§ **Exercise aim**
Apart from the images, every record here needs to be copied exactly.

----- Data provided -----

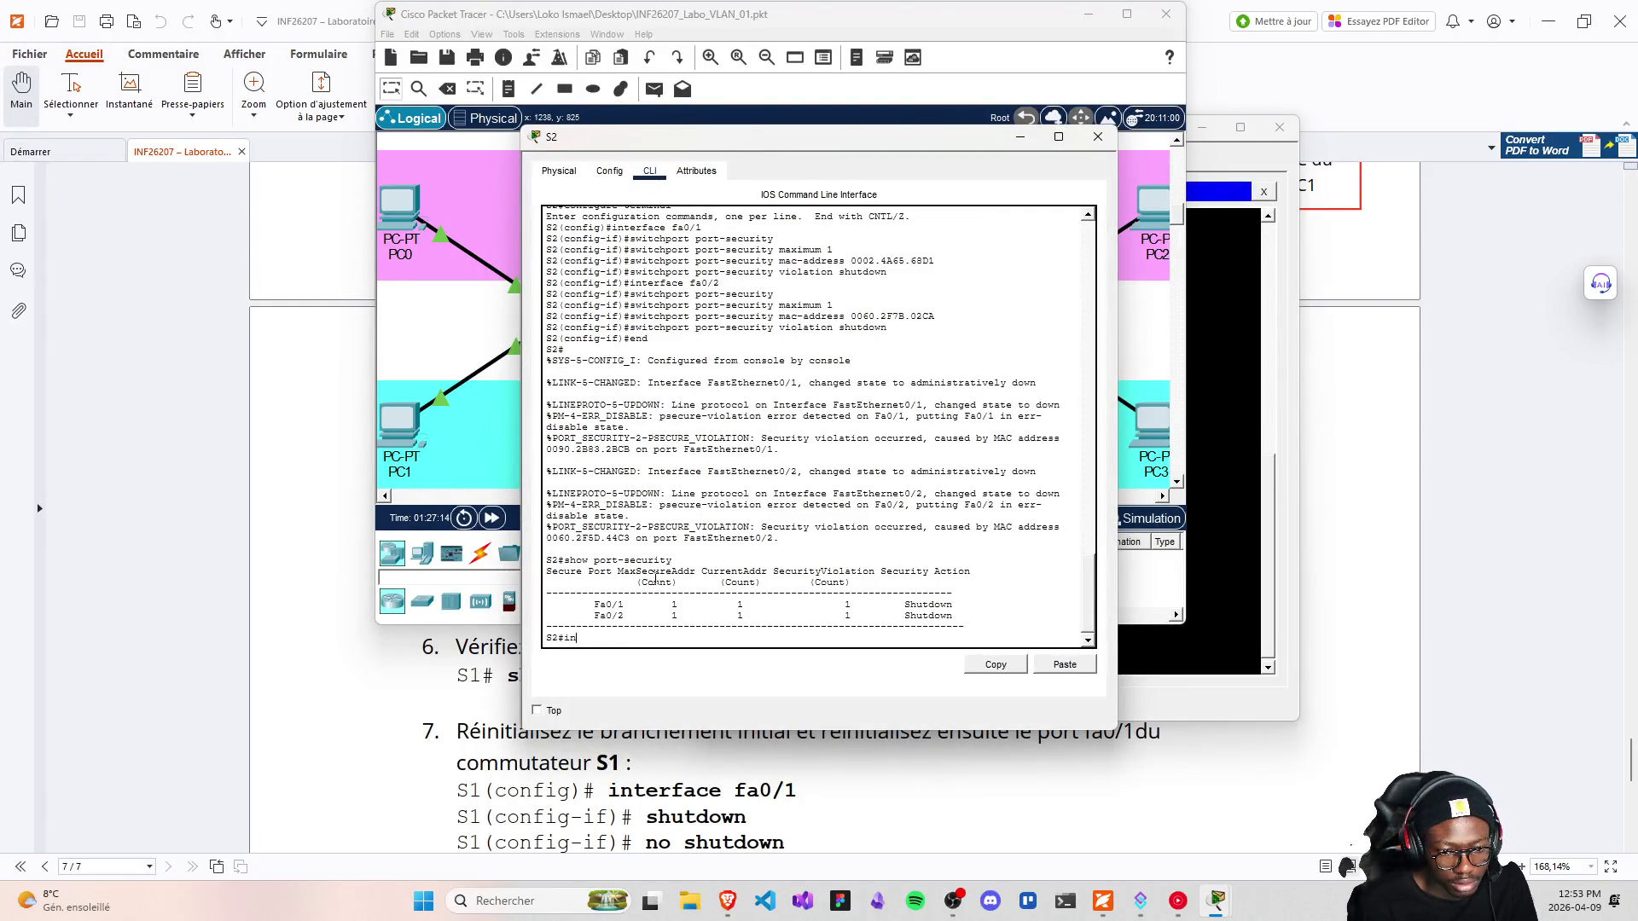
pyautogui.write('e ')
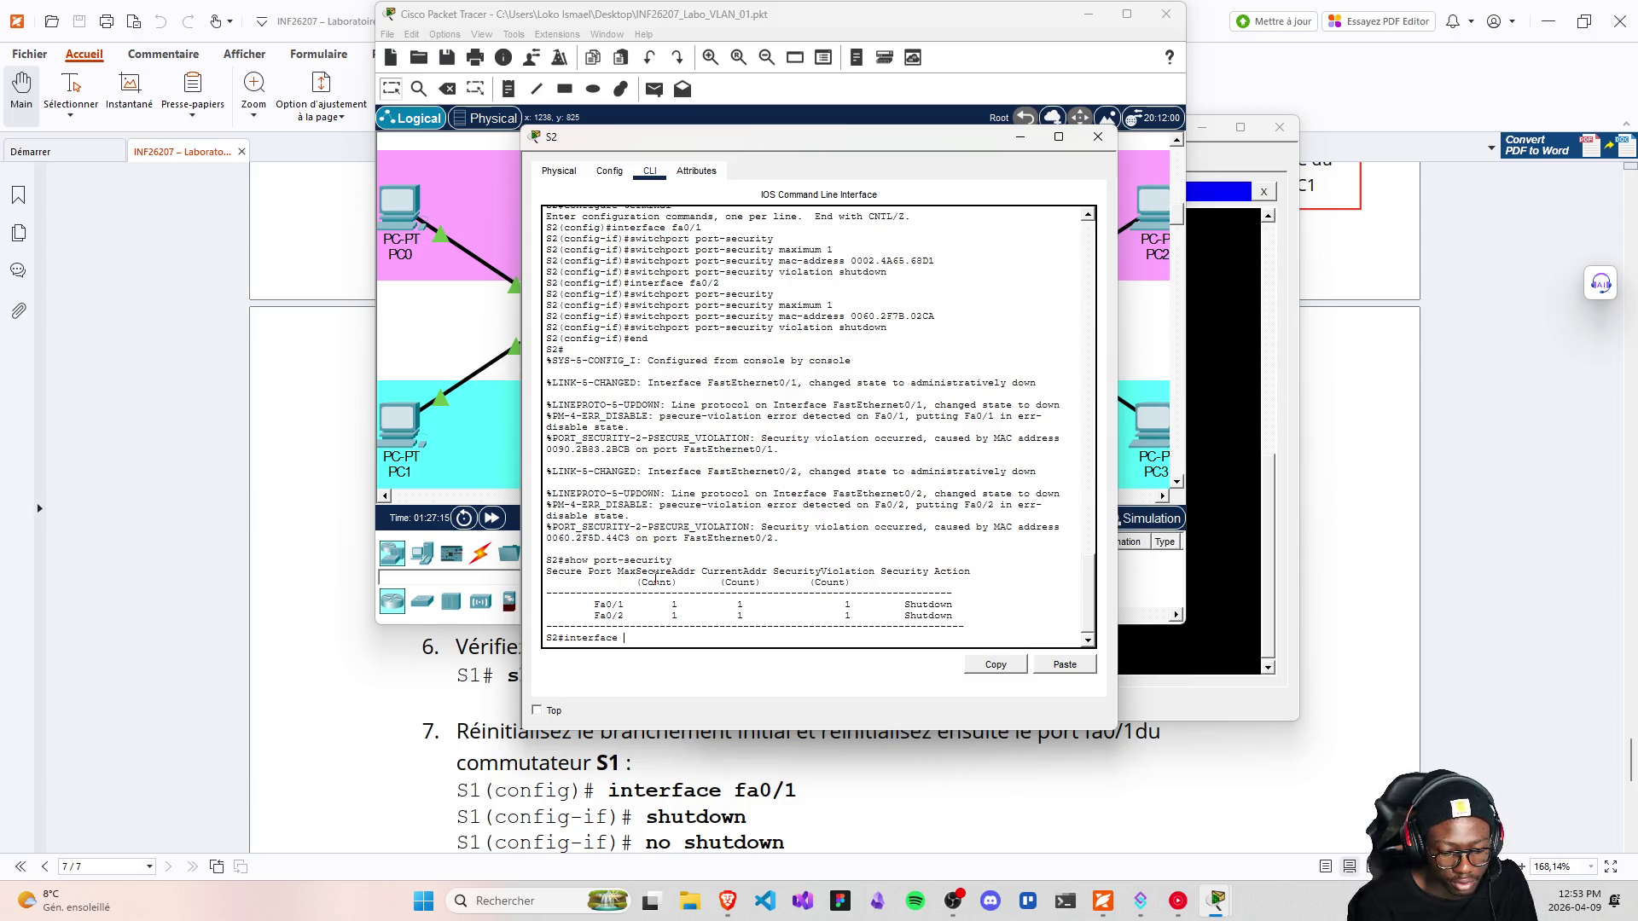
pyautogui.write('fa0/1')
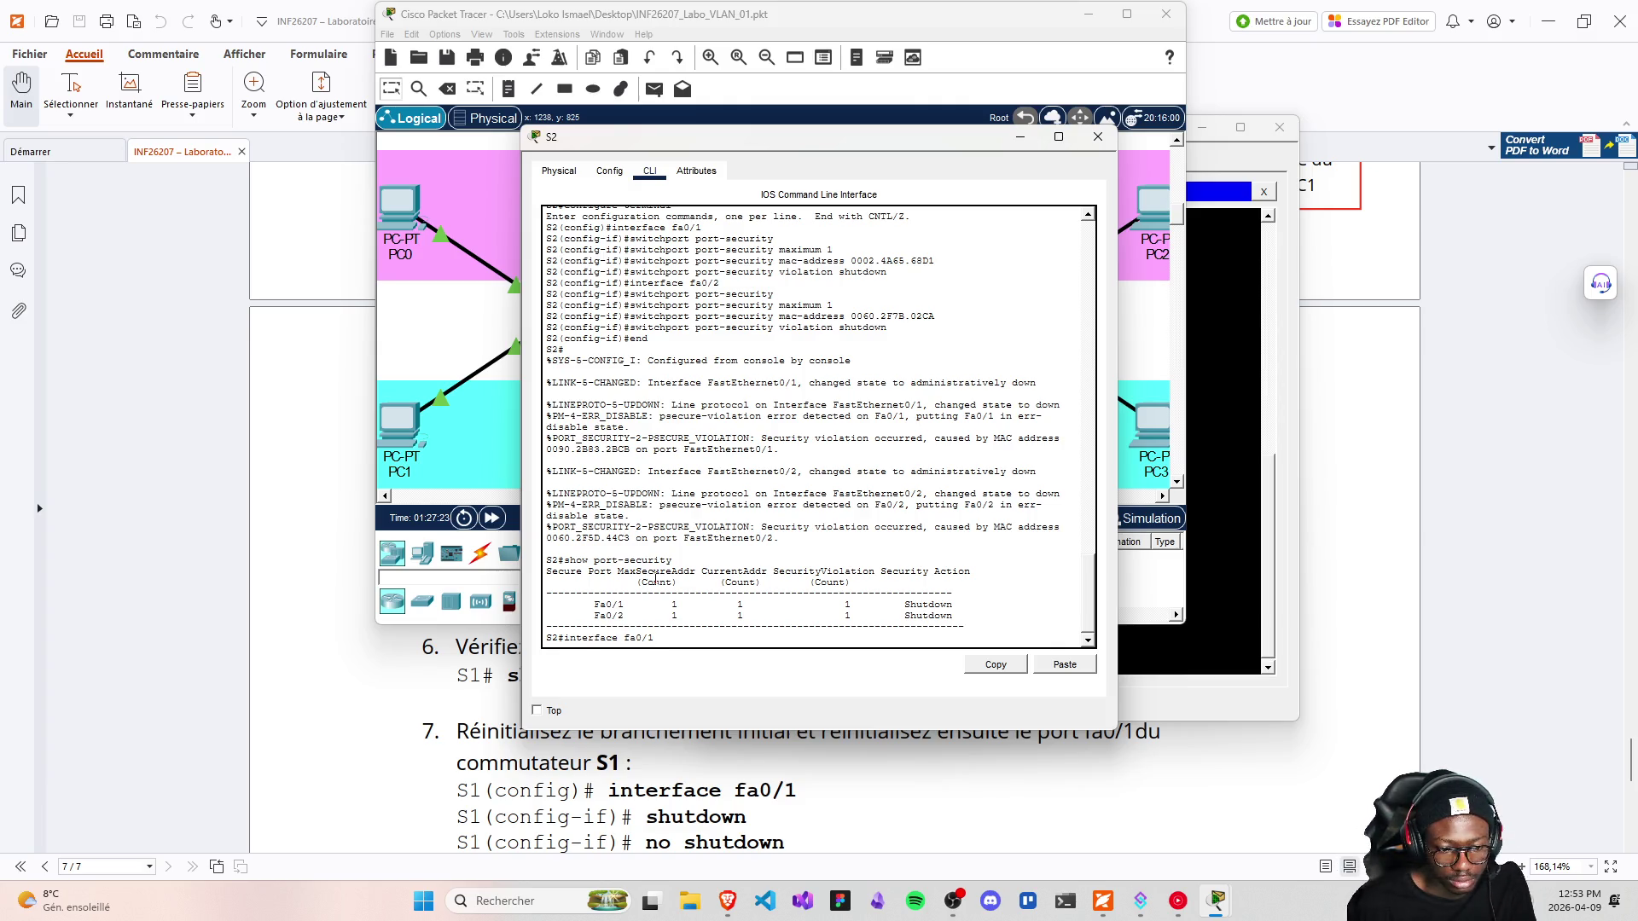
pyautogui.press('BackSpace')
pyautogui.press('BackSpace')
pyautogui.press('BackSpace')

-----

§ **Response**
pyautogui.write('e ')
pyautogui.write('fa0/1')
pyautogui.press('BackSpace')
pyautogui.press('BackSpace')
pyautogui.press('BackSpace')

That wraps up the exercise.